(Given text):
Saturday, December 15, 2012


If you’ve heard clucking sounds as you’ve gone about your rounds of late, don’t be alarmed. It’s probably just some of baseball’s chickens coming home to roost during sportswriter voting in the Baseball Hall of Fame’s 2013 election.
            Ordinarily the vote would be occasion for celebration, especially this year with Barry Bonds, Roger Clemens and Sammy Sosa on the ballot for the first time.  Bonds was far and away the best batsman of his time and Clemens was, maybe, the best pitcher. Sosa was the best hitter in the long and rich (but, alas, trophy-short) history of the Chicago Cubs.  Based on their stats each would be a shoo-in for the Hall, the unanimous or near-unanimous choice of adoring scribes. There hasn’t been such a stellar candidate class in years.
           What we’ve got instead, though, is a debate about the suitability of the three for a place among their sport’s immortals.  Substantial evidence has linked each to the use of performance-enhancing drugs during their seasons of greatest productivity, drugs that were and are illegal without prescriptions and banned by baseball’s rules. Their accomplishments have been called into question, as have their characters. It’s not pretty from any angle.
           Baseball’s overseers have no one but themselves to blame for this. From the early 1990s until 2005—a period I call the HITS (for “Heads In The Sand”) Era-- they closed their eyes to the steroids use that warped their game on the field and in the record books. Their blindness was willful; after Associated Press reporter Steve Wilstein spotted a hormone-laced dietary supplement on an open shelf in Mark McGwire’s St. Louis Cardinals’ locker during his 70-home-run drive in 1998, no one could claim he didn’t know what was going on, but seven more years passed before real tests were instituted. ”Chicks love the long ball,” was the mantra of the day, but team owners and the players-union’s leaders loved it more.

 Indeed, their devotion amounted to an addiction, and now it’s up to the 600 or so present or former baseball writers who form the Hall of Fame elector group to sort out the fallout from the habit. I’m one of them.

 So far, the verdict has been clear: cheaters have no place on the plaque wall in the Cooperstown shrine. Exhibits A and B for this have been the fate of known dopers McGwire (by his own belated admission) and Rafael Palmeiro, who failed a drug test in 2005 just months after testifying to Congress than he never used. Both have ample H of F credentials but in their combined eight years on the ballot neither has come close to reaching the 75% vote needed for induction. McGwire topped out at 23.7% in 2010, Palmeiro at 12.6% last year.

(Your objective): Please continue the column on steroids and Hall of Fame voting above, beginning right after its final sentence.

(Dataset records):
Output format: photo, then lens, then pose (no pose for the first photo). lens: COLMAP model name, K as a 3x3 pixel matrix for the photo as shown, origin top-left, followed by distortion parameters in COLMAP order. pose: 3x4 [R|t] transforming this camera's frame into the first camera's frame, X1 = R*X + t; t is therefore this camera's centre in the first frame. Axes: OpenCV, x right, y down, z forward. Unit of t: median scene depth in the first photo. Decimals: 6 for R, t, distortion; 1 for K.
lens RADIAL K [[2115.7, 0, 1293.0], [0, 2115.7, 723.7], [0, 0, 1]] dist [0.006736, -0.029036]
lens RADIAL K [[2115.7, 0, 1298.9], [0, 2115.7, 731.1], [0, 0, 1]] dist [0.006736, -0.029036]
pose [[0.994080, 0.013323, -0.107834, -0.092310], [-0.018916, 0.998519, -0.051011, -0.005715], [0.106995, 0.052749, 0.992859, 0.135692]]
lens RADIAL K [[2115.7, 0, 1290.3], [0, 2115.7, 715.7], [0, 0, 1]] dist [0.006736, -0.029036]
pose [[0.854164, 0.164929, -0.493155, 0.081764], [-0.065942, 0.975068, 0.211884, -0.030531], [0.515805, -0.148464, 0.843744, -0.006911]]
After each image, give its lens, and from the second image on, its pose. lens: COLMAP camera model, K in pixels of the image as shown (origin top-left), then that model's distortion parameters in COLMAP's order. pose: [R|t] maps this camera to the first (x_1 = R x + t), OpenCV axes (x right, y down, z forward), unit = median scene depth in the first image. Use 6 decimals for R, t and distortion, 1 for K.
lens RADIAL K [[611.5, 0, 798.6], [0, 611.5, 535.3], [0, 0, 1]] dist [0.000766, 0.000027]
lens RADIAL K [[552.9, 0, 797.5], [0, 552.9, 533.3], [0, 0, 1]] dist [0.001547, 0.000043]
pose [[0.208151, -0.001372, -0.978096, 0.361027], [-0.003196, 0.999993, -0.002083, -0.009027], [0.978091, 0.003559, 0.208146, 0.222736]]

(Answer for the task):
One argument for admitting the dope-connected to the Hall is that everyone was doing it when they played. From the evidence I’ve seen that’s not true; when I was a locker-room regular during HITS I asked more than a few executives, managers and veteran players for their confidential estimates of player drug use, and most put it at about one third.  The other argument—raised strongest in the cases of Bonds, Clemens and Sosa—is that they were so good they deserve entry anyway, but by me that’s unprovable and therefore unconvincing.

In baseball there’s cheating and cheating, and theirs was the wrong sort. It’s one thing for a fielder who traps a fly ball to raise it in triumph as though he’d made a catch, it’s quite another to cold-bloodedly weigh risks and rewards and choose to shoot up. Bonds, Clemens and Sosa all were richly rewarded for their decisions (each was paid between $15 million and $19 million a year in the latter stages of their very lucrative careers), and no one is asking for a refund or trying to erase their records. But no one has a right to a perfect life, and now a bill is coming due.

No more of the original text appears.